At the base of all this, is that most of the border security personnel whose primary responsibility is to prevent the inflow of illegal aliens have been compromised through and through. Having created a piece of merchandise, the trade continues to spread to the detriment of the country. Illegal immigration has become big business for security agencies. The drivers who convey those illegals already know the amounts with which to settle the security agents.

Another interesting revelation is that the security agents actually watch out for the illegal aliens, not so much as to apprehend them but, to determine what they should collect from the drivers as pay-off. When they doubt the driver, they go through the motions of asking suspicious passengers their towns, State and language of origin to satisfy themselves that the driver has not cheated them. What a country!

Between Ikom and Abakiliki, we came across 7 army check-points; 2 immigration posts, and 9 police road-blocks. At each of the check-point, the driver would stop on his own volition and do the needful. If he did not stop – whether or not there was any security agent in sight to flag him down – the driver would be ordered by the next check-point to turn back and go to “settle” the check-point he omitted – they communicate by phone. What a country!

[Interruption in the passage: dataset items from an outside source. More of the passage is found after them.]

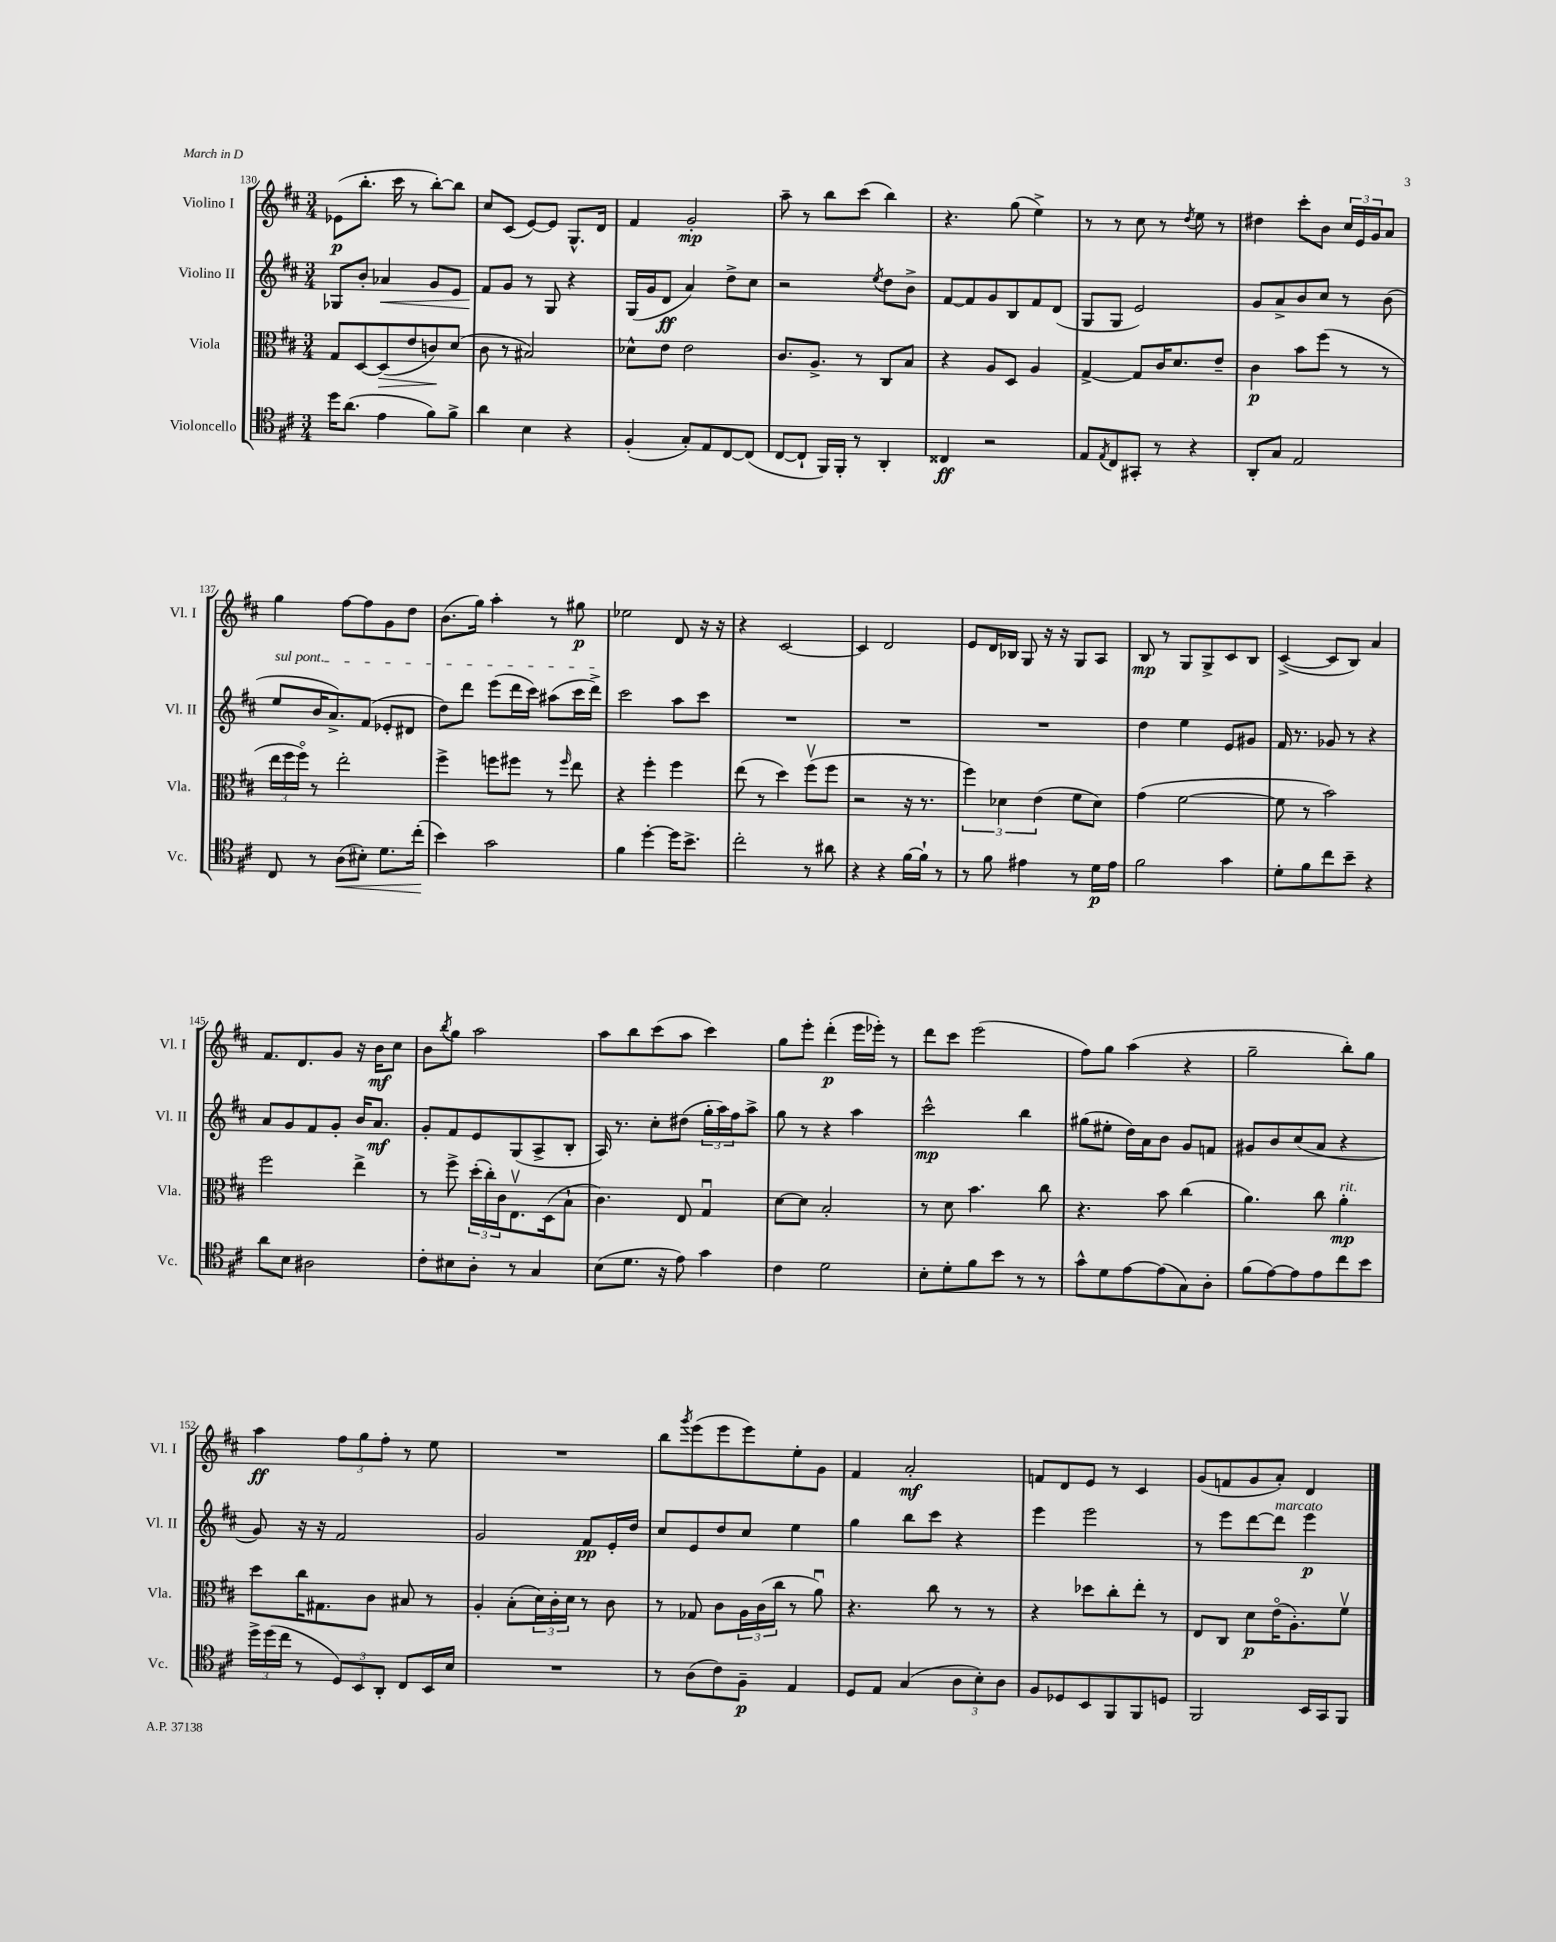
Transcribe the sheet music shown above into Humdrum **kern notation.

**kern	**kern	**kern	**kern
*staff4	*staff3	*staff2	*staff1
*clefC4	*clefC3	*clefG2	*clefG2
*k[f#c#]	*k[f#c#]	*k[f#c#]	*k[f#c#]
*M3/4	*M3/4	*M3/4	*M3/4
16dd	8G	8G-	(8e-
(8.a	.	.	.
.	[8D	8b'	8.bb'
4e	(8D]	4a-	.
.	.	.	16ccc#
.	8e	.	8r
8f#)	8c)	8g	[8bb')
8f#^	(8d	8e	8bb]
=	=	=	=
4a	8c#	8f#	8cc#
.	8r	8g	(8c#
4B	2B#)	8r	[8e)
.	.	8G	8e]
4r	.	4r	8.G^^
.	.	.	16d
=	=	=	=
(4F#'	8d-^^	(16G	4f#
.	.	16g	.
.	8e	8d	.
8G')	2e	4a)	2g'
8E	.	.	.
[8C#	.	8dd^	.
(8C#]	.	8cc#	.
=	=	=	=
[8C#	8.c#	2r	8aa~
8C#`]	.	.	8r
.	8.A^	.	.
16FF#)	.	.	8bb
16FF#'	.	.	.
8r	8r	.	(8ccc#
.	.	8qee	.
4AA'	8C#	8dd	4bb)
.	8B	8b^	.
=	=	=	=
4C##	4r	[8f#	4.r
.	.	8f#]	.
2r	8A	8g	.
.	8D	8B	(8gg
.	4A	8f#	4ee^)
.	.	(8d	.
=	=	=	=
8E	[4G^	8G	8r
8qE	.	.	.
8C#	.	8G	8r
8GG#'	8G]	2e)	8cc#
8r	16c#	.	8r
.	8.d	.	.
.	.	.	8qdd
4r	.	.	8ee
.	8e~	.	8r
=	=	=	=
8AA'	4c#	8g	4dd#
8G	.	8a^	.
2E	8b	8b	8ccc#'
.	(8ff#	8cc#	8b
.	8r	8r	24cc#
.	.	.	24e
.	.	.	24g
.	8r	(8b	8a
=	=	=	=
8C#	24ee	8ee	4gg
.	24ff#	.	.
.	24ff#o)	.	.
8r	8r	16b	.
.	.	8.a^)	.
(8A	2ee'	.	[8ff#
8B#')	.	(8f#	8ff#]
8.d	.	8e-'	8g
.	.	8d#	8dd
(16cc#'	.	.	.
=	=	=	=
4b)	4ff#^	8dd)	(8.b
.	.	8ddd	.
.	.	.	16gg)
2g	8ff	(8eee	4aa'
.	8ff#	16ddd	.
.	.	16ccc#)	.
.	8r	(8aa#	8r
.	16qqff#	.	.
.	8ee	16ccc#	8gg#
.	.	16ddd^)	.
=	=	=	=
4f#	4r	2ccc#	2ee-
[4dd'	4ff#'	.	.
16dd]	4ff#	8aa	8d
8.b^	.	.	.
.	.	8ccc#	16r
.	.	.	16r
=	=	=	=
2cc#'	(8ee	2.r	4r
.	8r	.	.
.	4dd)	.	[2c#
8r	(8ff#v	.	.
8a#	8ff#	.	.
=	=	=	=
4r	2r	2.r	4c#]
4r	.	.	2d
[16f#	16r	.	.
16f#`]	8.r	.	.
8r	.	.	.
=	=	=	=
8r	6ff#)	2.r	8e
8f#	.	.	16d
.	6d-	.	.
.	.	.	16B-
4e#	.	.	8G
.	(6e	.	.
.	.	.	16r
.	.	.	16r
8r	8f#	.	8G
16d	8d-)	.	8A
16e#	.	.	.
=	=	=	=
2f#	(4g	4dd	8B
.	.	.	8r
.	[2f#	4ee	8G
.	.	.	8G^
4g	.	8e	8c#
.	.	8g#	8B
=	=	=	=
8d'	8f#]	16f#	([4c#^
.	.	8.r	.
8f#	8r	.	.
8cc#	2b)	8g-	8c#]
8b~	.	8r	8B)
4r	.	4r	4a
=	=	=	=
8a	2ff#	8a	8.f#
8B	.	8g	.
.	.	.	8.d
2A#	.	8f#	.
.	.	8g'	8g
.	4ee^	16b	16r
.	.	8.a	16b
.	.	.	8cc#
=	=	=	=
8c#'	8r	8g'	8b
.	.	.	8qbb
8B#	8ff#^	8f#	8gg
8A'	(24dd'	8e	2aa
.	24cc#')	.	.
.	24c#	.	.
8r	8.Ev	(8G	.
4G	.	8A^	.
.	(16D	.	.
.	8B`	8B'	.
=	=	=	=
(8B	4.c#)	16A)	8aa
.	.	8.r	.
8.d	.	.	8bb
.	.	8cc#'	(8ccc#
16r	.	.	.
8e)	8E	(8dd#	8aa
4g	4Gu	24gg'	4ccc#)
.	.	24aa)	.
.	.	24ff#	.
.	.	8aa^	.
=	=	=	=
4c#	[8d	8gg	8gg
.	8d]	8r	8eee'
2d	2B'	4r	(4ddd'
.	.	4aa	16eee
.	.	.	16eee-')
.	.	.	8r
=	=	=	=
8B'	8r	2ccc#^^	8ddd
8d'	8d	.	8ccc#
8f#	4.b	.	(2eee
8b	.	.	.
8r	.	4bb	.
8r	8cc#	.	.
=	=	=	=
8g^^	4.r	(8gg#	8ff#)
8d	.	8ee#'	8gg
[8e	.	16dd)	(4aa
.	.	16a	.
(8e]	8b	8b	.
8G)	(4cc#	8g	4r
8A'	.	8f	.
=	=	=	=
(8f#	4.a)	8g#	2gg~
[8e)	.	8b	.
8e]	.	(8cc#	.
8e	8cc#	8a	.
8cc#	4a'	4r	8bb')
8b	.	.	8gg
=	=	=	=
24dd^	8dd	8g)	4aa
(24dd	.	.	.
24cc#	.	.	.
8r	16cc#	16r	.
.	8.G#	16r	.
12D)	.	2f#	12ff#
12BB	.	.	12gg
.	8c#	.	.
12AA'	.	.	12ff#'
8C#	8B#	.	8r
16BB	8r	.	8ee
16B	.	.	.
=	=	=	=
2.r	4A'	2g	2.r
.	(8B'	.	.
.	24d)	.	.
.	24c#'	.	.
.	24d	.	.
.	8r	8f#	.
.	8c#	16e'	.
.	.	16dd	.
=	=	=	=
8r	8r	8cc#	8bb
.	.	.	8qggg
(8A	8G-	8e	(8eee
8c#)	8c#	8dd	8eee
8F#~	24A	8cc#	8eee)
.	(24c#	.	.
.	24cc#	.	.
4E	8r	4ee	8ee'
.	8au)	.	8g
=	=	=	=
8D	4.r	4gg	4f#
8E	.	.	.
(4G	.	8bb	2a'
.	8cc#	8ccc#	.
12A	8r	4r	.
12B')	.	.	.
.	8r	.	.
12A	.	.	.
=	=	=	=
8F#	4r	4eee	8f
8D-	.	.	8d
8BB	8dd-	2eee	8e
8FF#	8cc#'	.	8r
8FF#	8ee'	.	4c#
8D	8r	.	.
=	=	=	=
2FF#	8E	8r	(8g
.	8C#	8eee	8f
.	8d	[8ddd	8g
.	(16eo	8ddd]	8a')
.	8.A')	.	.
16BB	.	4eee	4d
16GG	.	.	.
8FF#	8f#v	.	.
==	==	==	==
*-	*-	*-	*-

In Abayom area, several army check-points were barely a pole apart. A plethora of security check-points also littered Yahe-Yalla, Ofuma, Ukene and Ezenwenyi, Our driver informed us that the soldiers were posted to those border areas of Cross River and Ebonyi States due to their boundary disputes, but had since joined the gravy train of toll collection from motorists and commuters. What a country!

It has become customary for Nigerians to resign themselves to fate over so many wrongs in the country. The truth is that once we get a good leader, all those nonsense will stop. There is no crime that does not have appropriate solution. This reminds me of a certain Cambyses, who, confronted by high judicial crime in his realm, flayed a corrupt judge alive and used his skin to upholster judicial seat. What a reminder to other judges of what awaited corrupt judges!

For how long will Nigerians play chess with their country. What a country!

I have pics of the encounter with some of those security agents which may be recessed on demand. What a country.